Considering your current situation, perhaps it would be better if you post specific questions about your particular problem, and maybe we can help you with that.

For starters, you could post the following information: the description of your problem, the version of operating system you are running, what kind of application server you are using, your version of Java, and so on.

Sure. This particular problem was a Java 1.3 program doing ftp-transfers which repeatedly got stuck in TIMW. Since this was ancient production code from before my time we could not just throw new versions in there, and I could not attach a debugger (no network access but telnet and ftp) so I could not ask WHERE this happened. Usually I have a stack trace to deal with but I could not figure out how to get one. Well, option 11 on the job gave me a call stack window, and THANKFULLY the stack entries for the java code is very readable so it was very easy to identify the culprit (an accept() waiting for a connection which never came). I believe this is Java 1.3 under V5R1.
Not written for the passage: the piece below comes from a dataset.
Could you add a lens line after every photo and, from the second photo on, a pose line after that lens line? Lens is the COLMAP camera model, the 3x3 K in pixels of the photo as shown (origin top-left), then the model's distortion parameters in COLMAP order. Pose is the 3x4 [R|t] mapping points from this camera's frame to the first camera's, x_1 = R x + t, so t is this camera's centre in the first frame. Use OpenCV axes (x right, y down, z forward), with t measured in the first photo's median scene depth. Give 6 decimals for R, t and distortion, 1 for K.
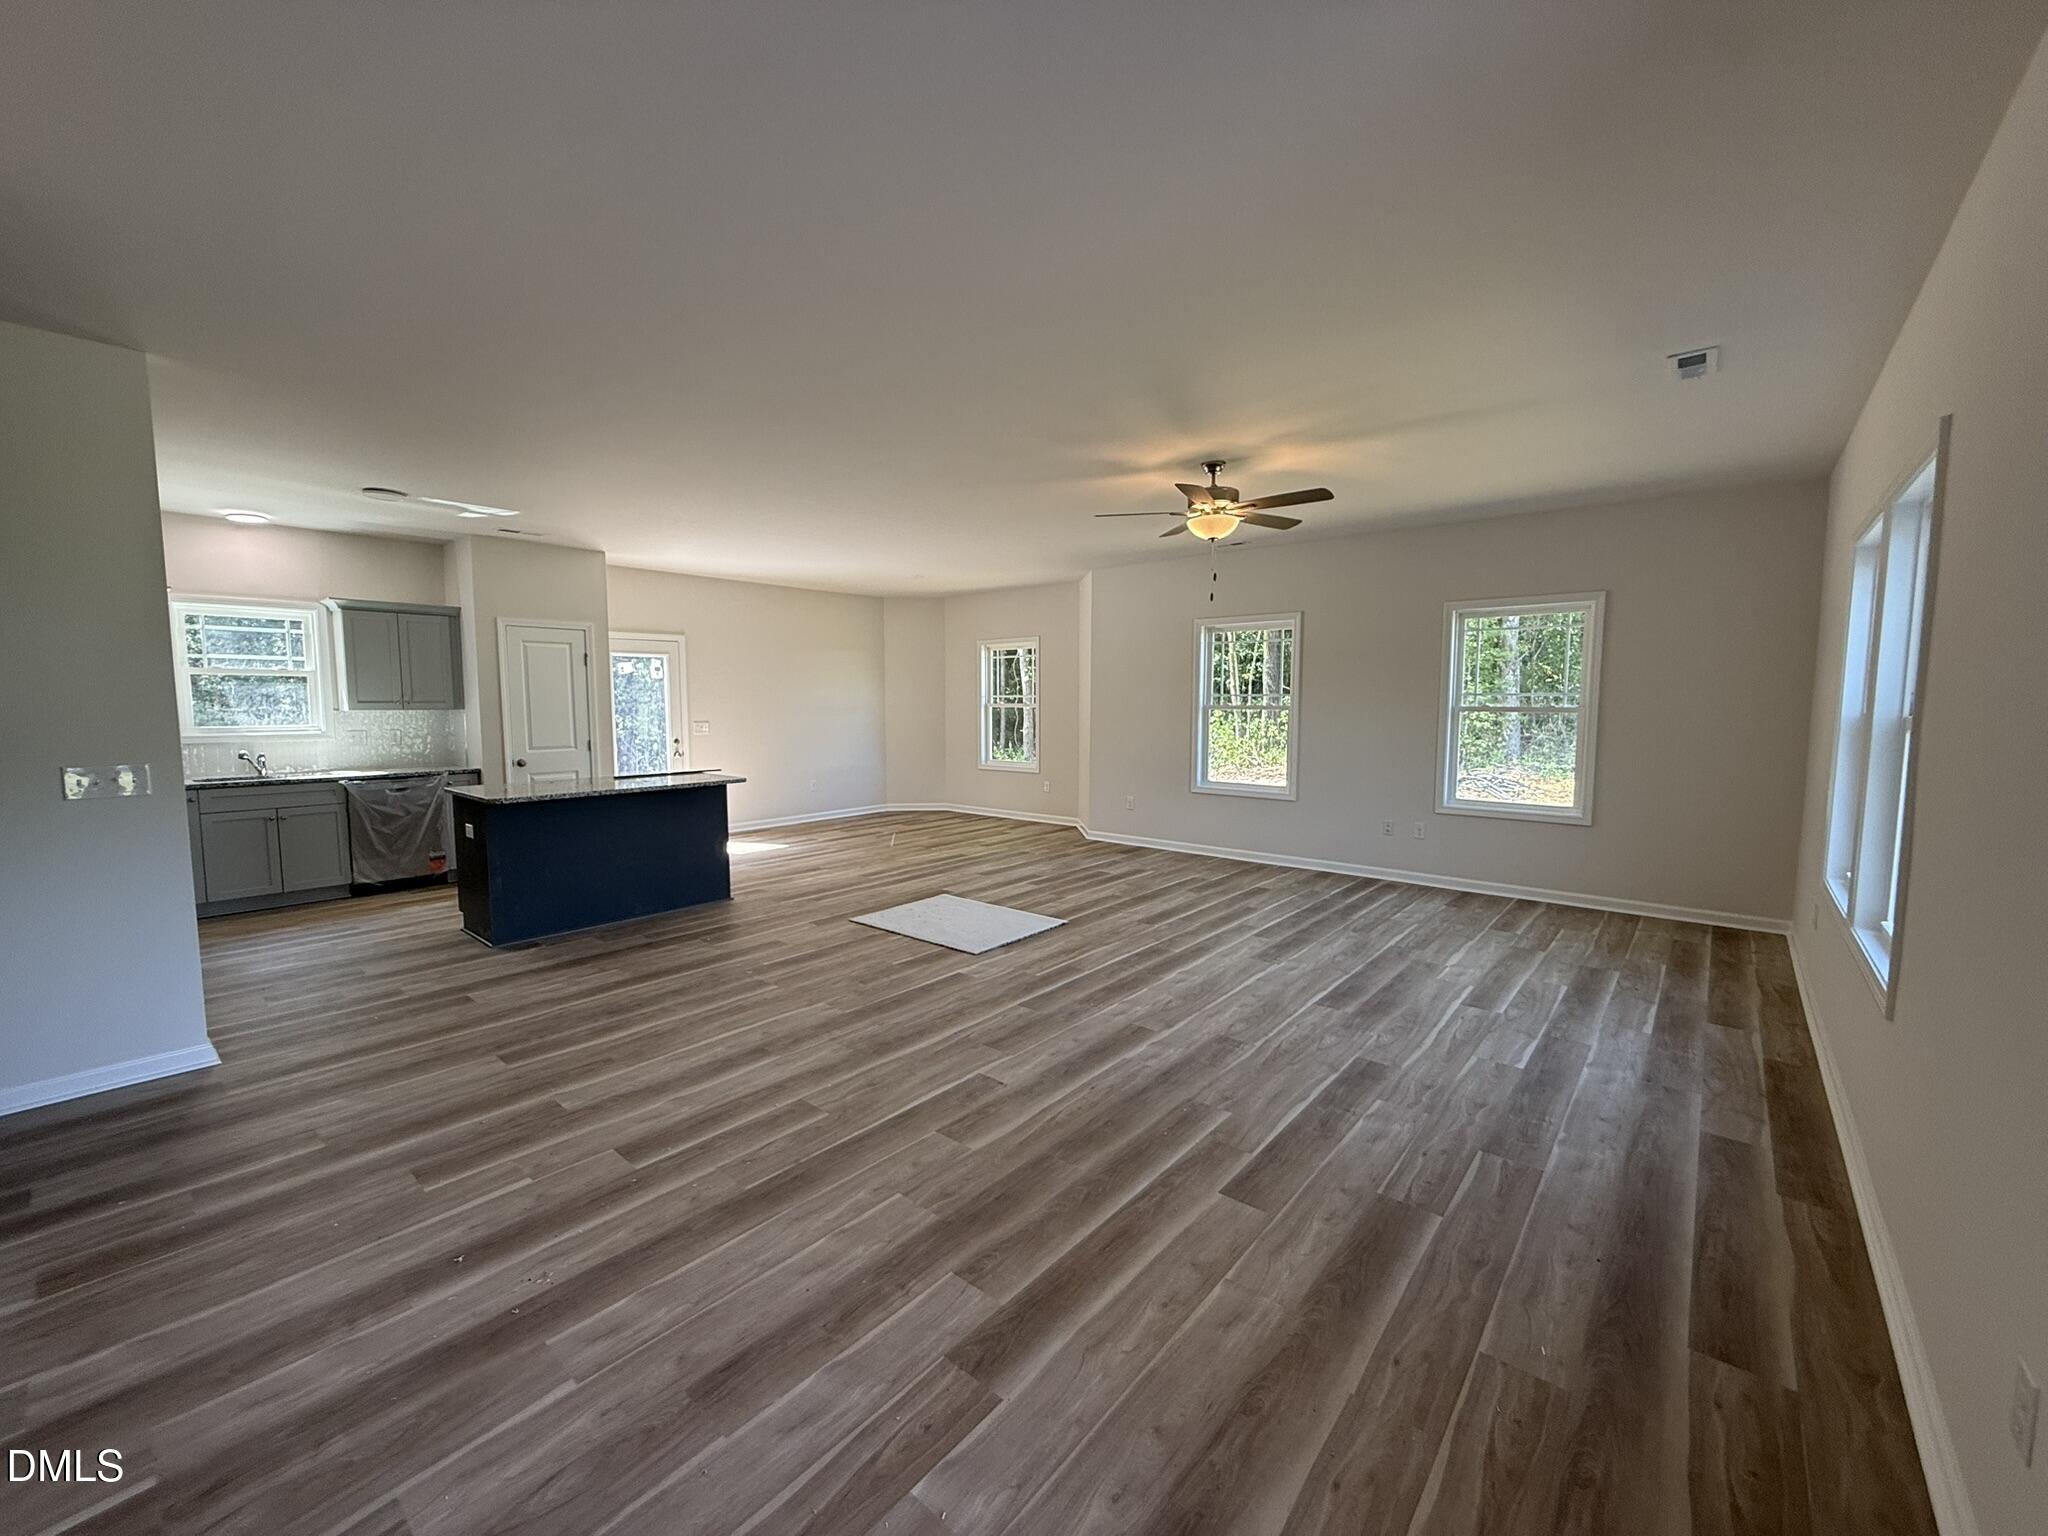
lens RADIAL K [[818.2, 0, 1015.8], [0, 818.2, 773.9], [0, 0, 1]] dist [0.000865, 0.000414]
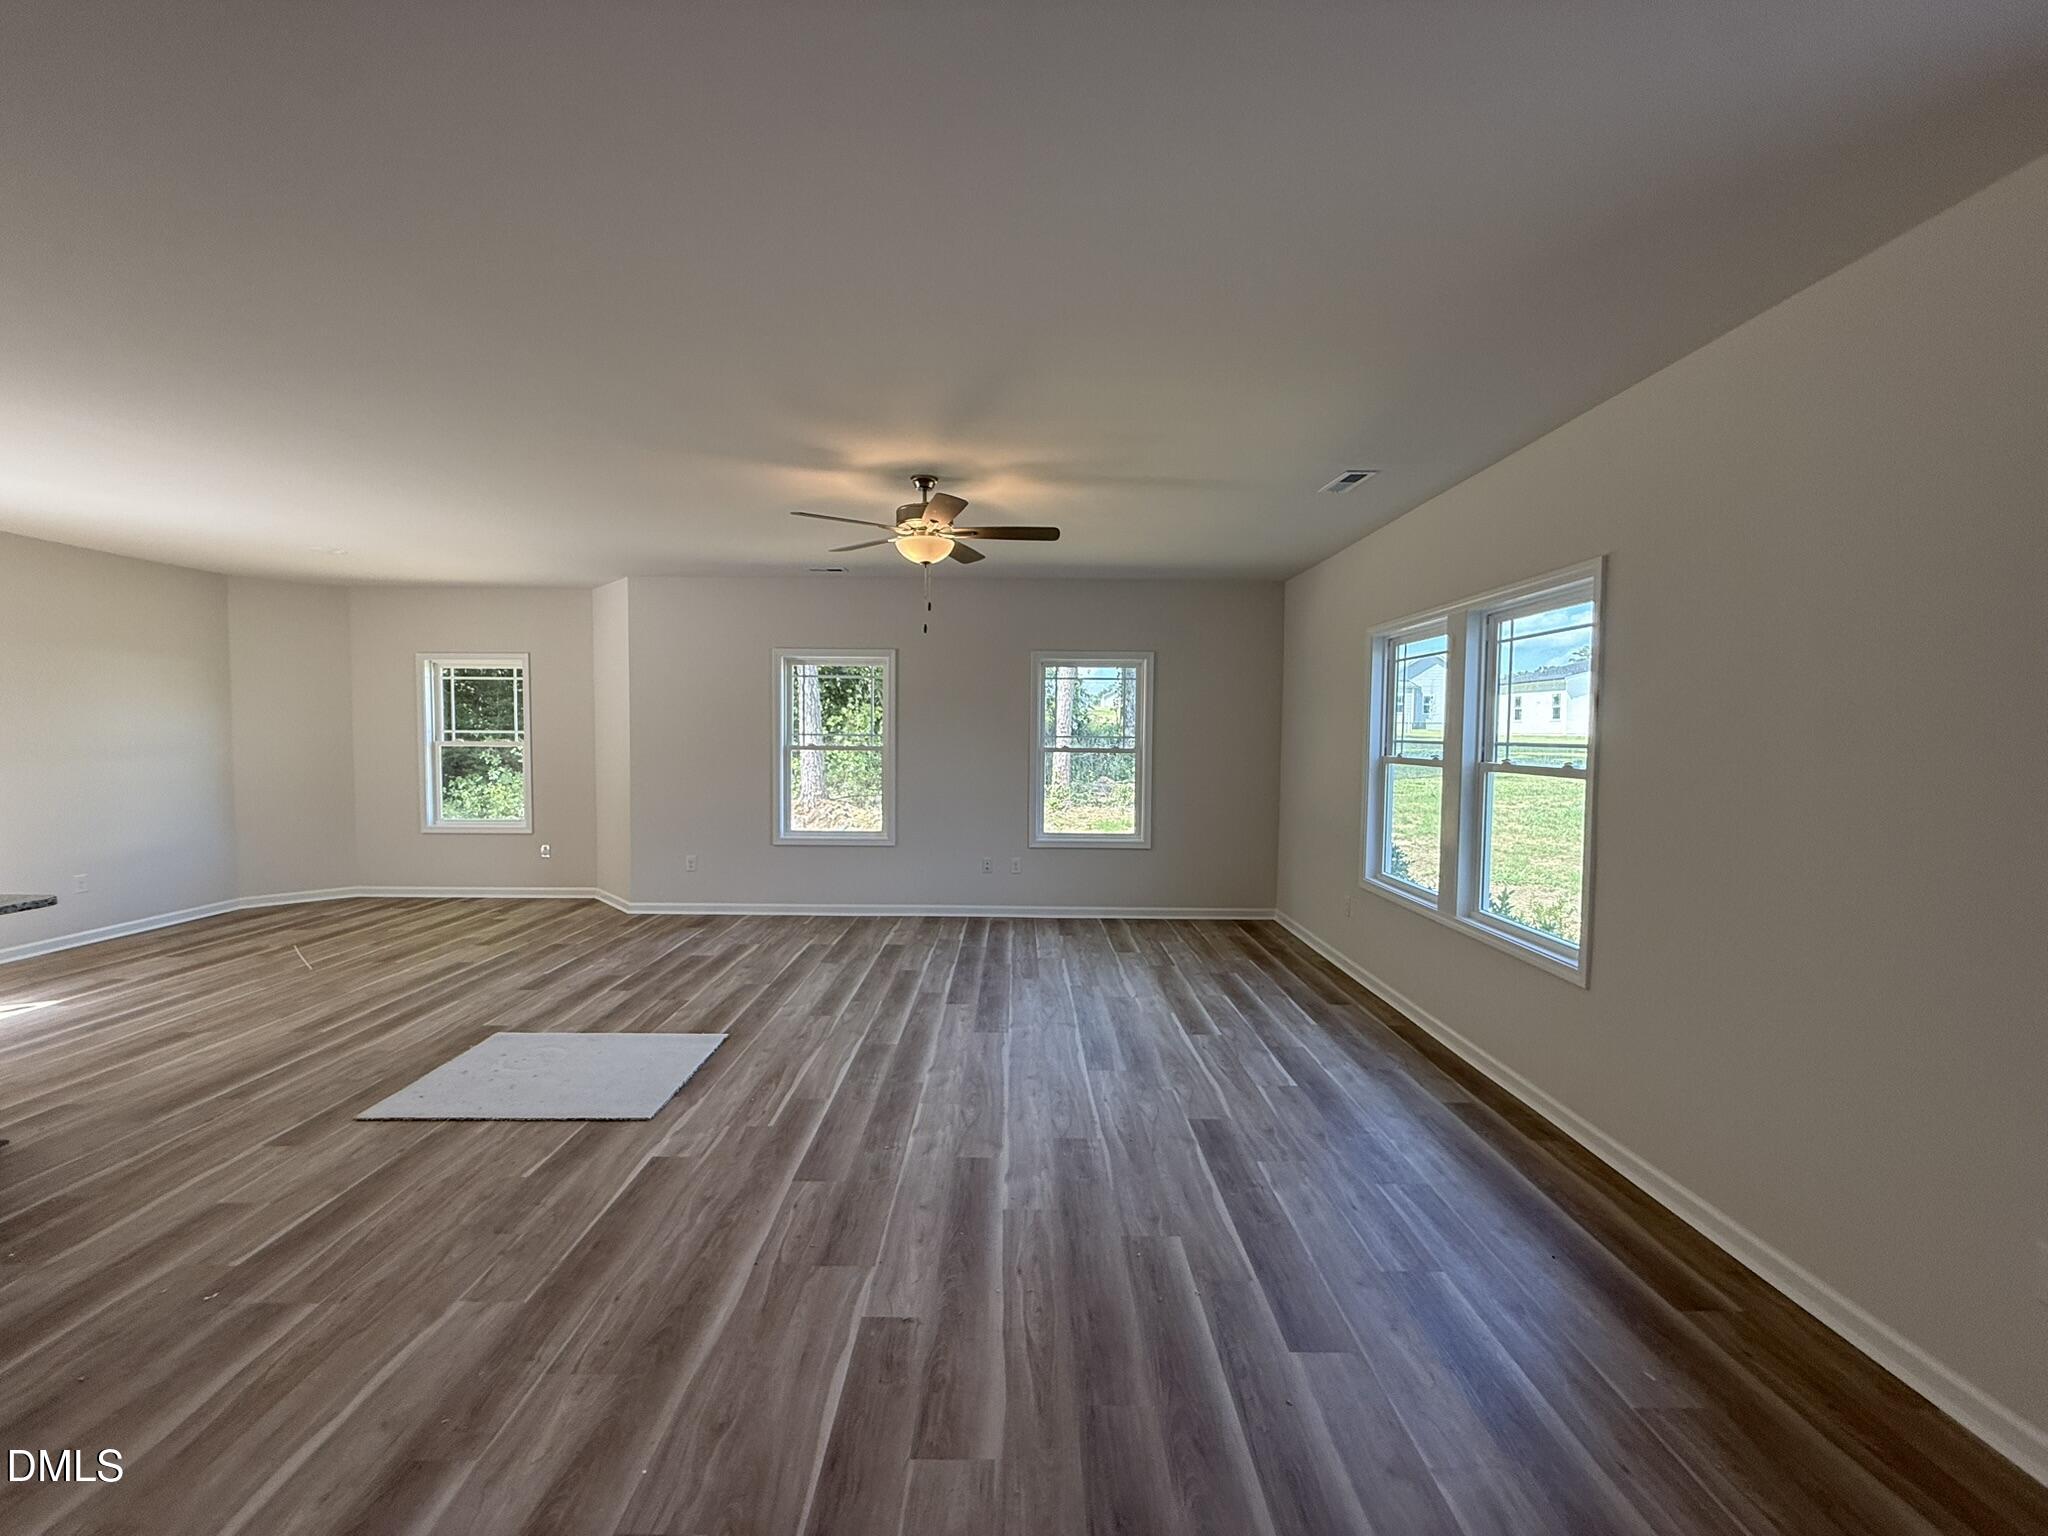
lens RADIAL K [[818.2, 0, 1012.2], [0, 818.2, 770.7], [0, 0, 1]] dist [0.000865, 0.000414]
pose [[0.758294, -0.022845, 0.651512, -0.272251], [0.050893, 0.998410, -0.024225, -0.038836], [-0.649923, 0.051528, 0.758251, 0.290172]]
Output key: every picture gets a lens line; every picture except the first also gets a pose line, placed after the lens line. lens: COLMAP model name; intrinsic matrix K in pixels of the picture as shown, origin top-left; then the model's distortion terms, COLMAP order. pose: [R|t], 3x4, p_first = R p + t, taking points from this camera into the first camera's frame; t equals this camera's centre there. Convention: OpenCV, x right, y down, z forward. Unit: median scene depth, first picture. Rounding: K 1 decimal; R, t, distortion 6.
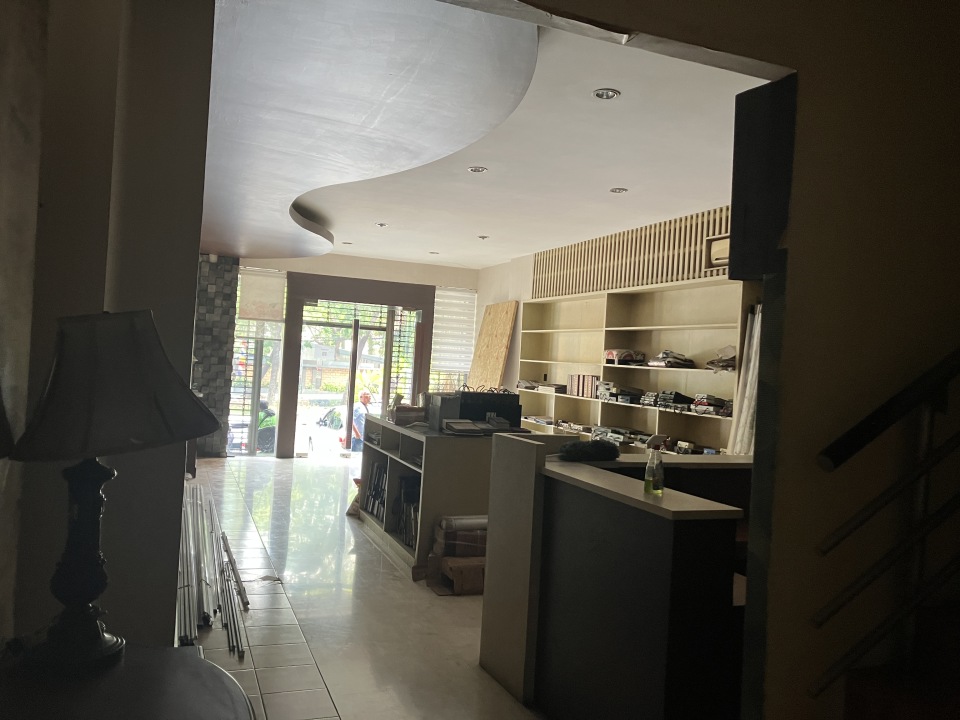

Here I would have loved to be able to get a readable Javastacktrace or just the option 11 to a spool file (perhaps even in IFS? *oh*) so I could get an overview much faster than poking around in the call stack stuff.
We also have another system which runs my code noticeably slower than on our development system, and where we have ruled out insufficient memory pool or batch/interactive but not gotten much further yet. From Unix I am used to top and sar which can tell me the paging activity (swap) for a given process and WHY and WHERE it waits. I would like similar knowledge for AS/400 - WHY is the system not giving my process top prority and resources? WHERE does all the resources go? etc. If I recall correctly this is Java 1.4 on a V5R4.

And naturally all this must be doable in a green screen. I need to be able to work with the tools intended for the system instead of whining about missing network access.

I found a AS/400 performance analysis manual on a shelf - I believe I should be able to use that information just to get started .

Thanks for your replies - it helps to play ball with somebody.